Ihre Aufgabe: Geben Sie aus dem Text über Motorolas geplantes „X Phone“ alles von „Als Projektleiter soll“ bis hinunter zu „im kommenden Jahr.“ wortgetreu wieder.

Von Danny Woodside, ehemaliger Google-Manager, der nun CEO bei Motorola Mobility ist, gibt zum "X Phone" keinen Kommentar ab. In einem Interview sagte er jedoch vor einiger Zeit, dass Motorola "in ein Team und Technologie investiert und etwas sehr unterschiedliches im Vergleich zu den bisherigen [Smartphone-]Ansätzen" machen wird. Mit Google hat man nun einen Konzern hinter seinem Rücken, der die Ressourcen für gewagtere Projekte hat.

Rückschläge

Als Projektleiter soll der ebenfalls zuvor bei Google tätige Produktmanager Lior Ron fungieren. Geplant waren Vorstöße in Sachen Kamera und Fotosoftware, hier hat die Konkurrenz aber teilweise schon wieder nachgelegt. Andere Features mussten wieder gestrichen werden, um den Akkuverbrauch nicht in problematische Höhen zu treiben.

Im Gespräch war ebenfalls die Verwendung neuer Materialien und der Einsatz eines biegsamen Displays. Bei den Plänen und ihrer Verwerfung soll es sich letztlich um einen normalen Teil des Entwicklungsprozesses handeln. Das "X Phone" ist weiterhin auf Kurs für einen Launch im kommenden Jahr.

Es könnte neue Features im Bereich Bild- und Gestenerkennung erhalten. Die technologische Basis dazu liefert das Unternehmen Viewdle, das Google kürzlich aufgekauft hat. Nach dem Google-Telefon soll auch ein Tablet folgen.

Gegebene Daten:

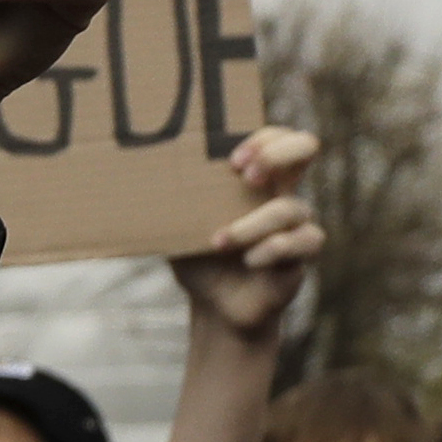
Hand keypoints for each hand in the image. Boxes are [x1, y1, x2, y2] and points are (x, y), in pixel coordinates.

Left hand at [168, 128, 322, 340]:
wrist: (215, 305)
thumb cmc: (199, 258)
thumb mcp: (181, 227)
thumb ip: (172, 203)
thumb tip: (135, 180)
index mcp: (254, 179)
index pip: (275, 137)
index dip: (263, 138)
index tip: (232, 160)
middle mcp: (280, 193)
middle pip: (305, 147)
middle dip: (275, 154)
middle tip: (245, 176)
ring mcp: (296, 222)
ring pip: (289, 208)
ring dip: (250, 226)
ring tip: (217, 242)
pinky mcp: (302, 253)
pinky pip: (302, 241)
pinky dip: (270, 250)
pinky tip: (249, 261)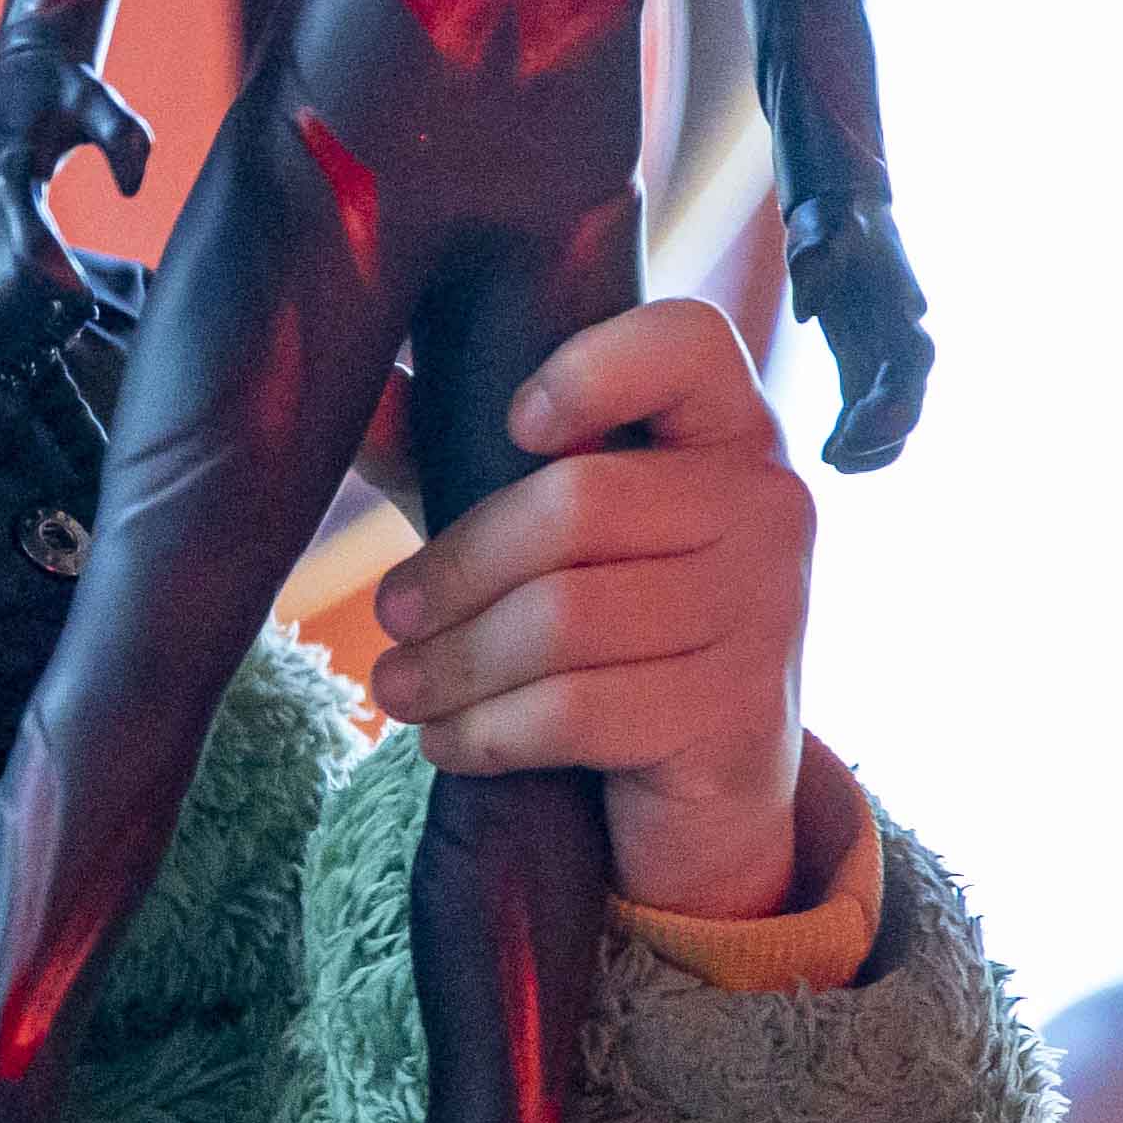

Lösung:
Als Projektleiter soll der ebenfalls zuvor bei Google tätige Produktmanager Lior Ron fungieren. Geplant waren Vorstöße in Sachen Kamera und Fotosoftware, hier hat die Konkurrenz aber teilweise schon wieder nachgelegt. Andere Features mussten wieder gestrichen werden, um den Akkuverbrauch nicht in problematische Höhen zu treiben.

Im Gespräch war ebenfalls die Verwendung neuer Materialien und der Einsatz eines biegsamen Displays. Bei den Plänen und ihrer Verwerfung soll es sich letztlich um einen normalen Teil des Entwicklungsprozesses handeln. Das "X Phone" ist weiterhin auf Kurs für einen Launch im kommenden Jahr.